START Data provided
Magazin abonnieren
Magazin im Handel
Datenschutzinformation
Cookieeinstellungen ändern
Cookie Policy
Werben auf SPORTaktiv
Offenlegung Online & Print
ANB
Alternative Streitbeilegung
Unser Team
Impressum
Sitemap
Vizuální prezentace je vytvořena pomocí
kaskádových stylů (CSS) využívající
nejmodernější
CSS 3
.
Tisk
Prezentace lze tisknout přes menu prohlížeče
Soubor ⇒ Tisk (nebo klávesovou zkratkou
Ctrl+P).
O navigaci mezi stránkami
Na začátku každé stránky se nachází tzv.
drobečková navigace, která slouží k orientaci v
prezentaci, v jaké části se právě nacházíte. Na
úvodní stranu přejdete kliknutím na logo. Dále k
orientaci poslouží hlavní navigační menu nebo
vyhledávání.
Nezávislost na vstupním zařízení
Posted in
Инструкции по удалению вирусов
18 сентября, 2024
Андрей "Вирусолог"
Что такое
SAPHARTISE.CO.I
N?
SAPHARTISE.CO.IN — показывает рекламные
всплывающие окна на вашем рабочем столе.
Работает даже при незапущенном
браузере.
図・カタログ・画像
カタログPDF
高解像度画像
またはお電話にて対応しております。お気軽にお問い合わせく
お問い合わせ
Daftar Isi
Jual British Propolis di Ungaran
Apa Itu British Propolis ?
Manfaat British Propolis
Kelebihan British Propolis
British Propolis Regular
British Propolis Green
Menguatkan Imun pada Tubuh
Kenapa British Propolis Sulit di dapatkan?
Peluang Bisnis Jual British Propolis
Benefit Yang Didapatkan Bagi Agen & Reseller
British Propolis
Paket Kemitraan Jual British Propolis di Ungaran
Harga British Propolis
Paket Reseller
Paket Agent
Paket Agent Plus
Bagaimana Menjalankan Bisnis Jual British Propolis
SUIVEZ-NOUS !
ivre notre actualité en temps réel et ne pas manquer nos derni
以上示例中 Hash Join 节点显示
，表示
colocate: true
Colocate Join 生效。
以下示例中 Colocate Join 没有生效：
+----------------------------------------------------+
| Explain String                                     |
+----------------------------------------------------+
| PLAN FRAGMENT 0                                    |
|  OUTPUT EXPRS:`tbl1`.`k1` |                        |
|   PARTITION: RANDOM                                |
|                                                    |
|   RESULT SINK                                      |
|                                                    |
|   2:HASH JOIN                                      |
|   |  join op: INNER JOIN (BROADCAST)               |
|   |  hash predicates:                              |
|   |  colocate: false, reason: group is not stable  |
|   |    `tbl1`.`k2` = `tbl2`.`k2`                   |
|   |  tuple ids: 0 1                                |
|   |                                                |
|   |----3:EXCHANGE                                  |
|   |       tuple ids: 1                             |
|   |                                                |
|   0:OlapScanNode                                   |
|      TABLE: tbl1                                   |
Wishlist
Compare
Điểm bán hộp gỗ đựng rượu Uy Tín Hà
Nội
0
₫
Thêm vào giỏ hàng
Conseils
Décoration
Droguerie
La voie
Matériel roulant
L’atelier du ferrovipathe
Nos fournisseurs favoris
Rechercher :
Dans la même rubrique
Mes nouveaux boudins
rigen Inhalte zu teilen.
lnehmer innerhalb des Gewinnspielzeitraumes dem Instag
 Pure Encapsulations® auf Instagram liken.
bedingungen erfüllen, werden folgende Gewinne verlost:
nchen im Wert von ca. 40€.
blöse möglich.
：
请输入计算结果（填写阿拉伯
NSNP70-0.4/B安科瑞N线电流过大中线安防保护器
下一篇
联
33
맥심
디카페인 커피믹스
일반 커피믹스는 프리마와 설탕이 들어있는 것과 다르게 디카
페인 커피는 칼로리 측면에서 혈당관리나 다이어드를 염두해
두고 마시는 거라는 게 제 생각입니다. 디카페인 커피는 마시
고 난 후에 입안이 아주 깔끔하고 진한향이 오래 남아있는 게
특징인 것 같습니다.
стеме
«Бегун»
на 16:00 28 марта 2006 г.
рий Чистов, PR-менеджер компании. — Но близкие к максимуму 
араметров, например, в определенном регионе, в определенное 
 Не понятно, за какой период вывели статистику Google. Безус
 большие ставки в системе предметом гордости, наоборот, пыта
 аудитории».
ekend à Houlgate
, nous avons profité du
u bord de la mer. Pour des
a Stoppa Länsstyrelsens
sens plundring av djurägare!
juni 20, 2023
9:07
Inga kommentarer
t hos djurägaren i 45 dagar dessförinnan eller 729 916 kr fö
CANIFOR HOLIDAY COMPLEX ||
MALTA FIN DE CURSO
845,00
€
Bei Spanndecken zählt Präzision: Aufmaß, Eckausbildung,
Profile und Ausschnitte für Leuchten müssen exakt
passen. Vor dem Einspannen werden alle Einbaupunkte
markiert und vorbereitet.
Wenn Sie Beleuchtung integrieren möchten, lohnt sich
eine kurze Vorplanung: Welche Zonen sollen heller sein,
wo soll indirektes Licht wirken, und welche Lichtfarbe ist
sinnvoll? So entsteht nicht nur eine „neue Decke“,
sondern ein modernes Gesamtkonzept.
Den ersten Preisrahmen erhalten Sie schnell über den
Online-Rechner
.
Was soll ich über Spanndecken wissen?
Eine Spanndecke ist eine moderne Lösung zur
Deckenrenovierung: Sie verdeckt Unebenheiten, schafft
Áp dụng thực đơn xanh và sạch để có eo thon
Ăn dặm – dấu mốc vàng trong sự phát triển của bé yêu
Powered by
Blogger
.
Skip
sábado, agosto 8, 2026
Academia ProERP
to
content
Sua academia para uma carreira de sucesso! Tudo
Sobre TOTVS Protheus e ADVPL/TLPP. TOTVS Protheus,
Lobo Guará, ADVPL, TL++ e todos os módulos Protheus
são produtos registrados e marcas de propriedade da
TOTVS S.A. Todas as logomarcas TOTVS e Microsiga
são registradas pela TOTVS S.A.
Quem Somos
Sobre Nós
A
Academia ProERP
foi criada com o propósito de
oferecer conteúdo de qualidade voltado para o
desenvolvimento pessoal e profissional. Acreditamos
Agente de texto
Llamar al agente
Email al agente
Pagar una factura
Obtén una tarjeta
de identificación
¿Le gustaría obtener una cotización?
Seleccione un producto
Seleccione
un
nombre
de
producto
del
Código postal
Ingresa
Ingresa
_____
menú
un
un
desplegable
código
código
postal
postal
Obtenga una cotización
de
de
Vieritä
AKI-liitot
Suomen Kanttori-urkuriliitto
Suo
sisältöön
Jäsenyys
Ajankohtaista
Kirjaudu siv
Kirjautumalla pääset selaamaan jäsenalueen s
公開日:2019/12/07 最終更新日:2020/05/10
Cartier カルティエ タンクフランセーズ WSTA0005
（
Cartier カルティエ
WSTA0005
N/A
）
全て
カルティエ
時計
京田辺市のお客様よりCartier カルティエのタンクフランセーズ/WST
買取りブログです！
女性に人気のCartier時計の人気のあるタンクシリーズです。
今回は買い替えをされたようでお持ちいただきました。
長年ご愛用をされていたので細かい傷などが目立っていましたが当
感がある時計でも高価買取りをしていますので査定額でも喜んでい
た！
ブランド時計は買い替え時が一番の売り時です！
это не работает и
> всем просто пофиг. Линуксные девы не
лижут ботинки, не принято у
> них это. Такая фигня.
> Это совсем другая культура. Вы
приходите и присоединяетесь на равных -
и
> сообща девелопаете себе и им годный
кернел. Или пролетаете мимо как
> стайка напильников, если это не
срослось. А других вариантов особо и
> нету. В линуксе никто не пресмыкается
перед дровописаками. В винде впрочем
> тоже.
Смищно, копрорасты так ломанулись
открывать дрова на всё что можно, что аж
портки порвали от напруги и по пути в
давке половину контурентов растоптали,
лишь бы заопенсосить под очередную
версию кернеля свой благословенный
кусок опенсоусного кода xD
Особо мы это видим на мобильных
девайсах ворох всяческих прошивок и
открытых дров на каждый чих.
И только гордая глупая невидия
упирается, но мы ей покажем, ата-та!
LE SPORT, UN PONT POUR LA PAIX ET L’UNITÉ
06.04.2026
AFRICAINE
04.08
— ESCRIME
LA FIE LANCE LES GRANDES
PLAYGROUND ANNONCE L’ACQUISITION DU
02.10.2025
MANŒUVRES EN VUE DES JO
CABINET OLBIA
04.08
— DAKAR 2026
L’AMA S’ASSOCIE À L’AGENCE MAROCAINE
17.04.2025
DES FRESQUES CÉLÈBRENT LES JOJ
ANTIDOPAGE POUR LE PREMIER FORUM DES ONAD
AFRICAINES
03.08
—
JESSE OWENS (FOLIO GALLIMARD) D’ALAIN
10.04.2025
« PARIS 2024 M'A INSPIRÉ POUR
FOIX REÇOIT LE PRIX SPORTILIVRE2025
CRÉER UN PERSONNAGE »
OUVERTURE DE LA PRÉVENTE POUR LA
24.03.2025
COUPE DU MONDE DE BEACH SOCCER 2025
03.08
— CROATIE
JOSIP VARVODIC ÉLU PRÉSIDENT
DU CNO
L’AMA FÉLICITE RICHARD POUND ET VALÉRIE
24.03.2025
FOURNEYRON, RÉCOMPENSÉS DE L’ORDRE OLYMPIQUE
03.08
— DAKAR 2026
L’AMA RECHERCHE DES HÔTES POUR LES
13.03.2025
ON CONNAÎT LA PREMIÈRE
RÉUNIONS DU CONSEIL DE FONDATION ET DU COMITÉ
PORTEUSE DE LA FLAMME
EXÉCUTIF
END Data provided
Problem to work on:
Write out once more the lines above beginning at the line with "L’AMA S’ASSOCIE À L’AGENCE MAROCAINE"; continue through the final line and stop there.

Your solution:
L’AMA S’ASSOCIE À L’AGENCE MAROCAINE
17.04.2025
DES FRESQUES CÉLÈBRENT LES JOJ
ANTIDOPAGE POUR LE PREMIER FORUM DES ONAD
AFRICAINES
03.08
—
JESSE OWENS (FOLIO GALLIMARD) D’ALAIN
10.04.2025
« PARIS 2024 M'A INSPIRÉ POUR
FOIX REÇOIT LE PRIX SPORTILIVRE2025
CRÉER UN PERSONNAGE »
OUVERTURE DE LA PRÉVENTE POUR LA
24.03.2025
COUPE DU MONDE DE BEACH SOCCER 2025
03.08
— CROATIE
JOSIP VARVODIC ÉLU PRÉSIDENT
DU CNO
L’AMA FÉLICITE RICHARD POUND ET VALÉRIE
24.03.2025
FOURNEYRON, RÉCOMPENSÉS DE L’ORDRE OLYMPIQUE
03.08
— DAKAR 2026
L’AMA RECHERCHE DES HÔTES POUR LES
13.03.2025
ON CONNAÎT LA PREMIÈRE
RÉUNIONS DU CONSEIL DE FONDATION ET DU COMITÉ
PORTEUSE DE LA FLAMME
EXÉCUTIF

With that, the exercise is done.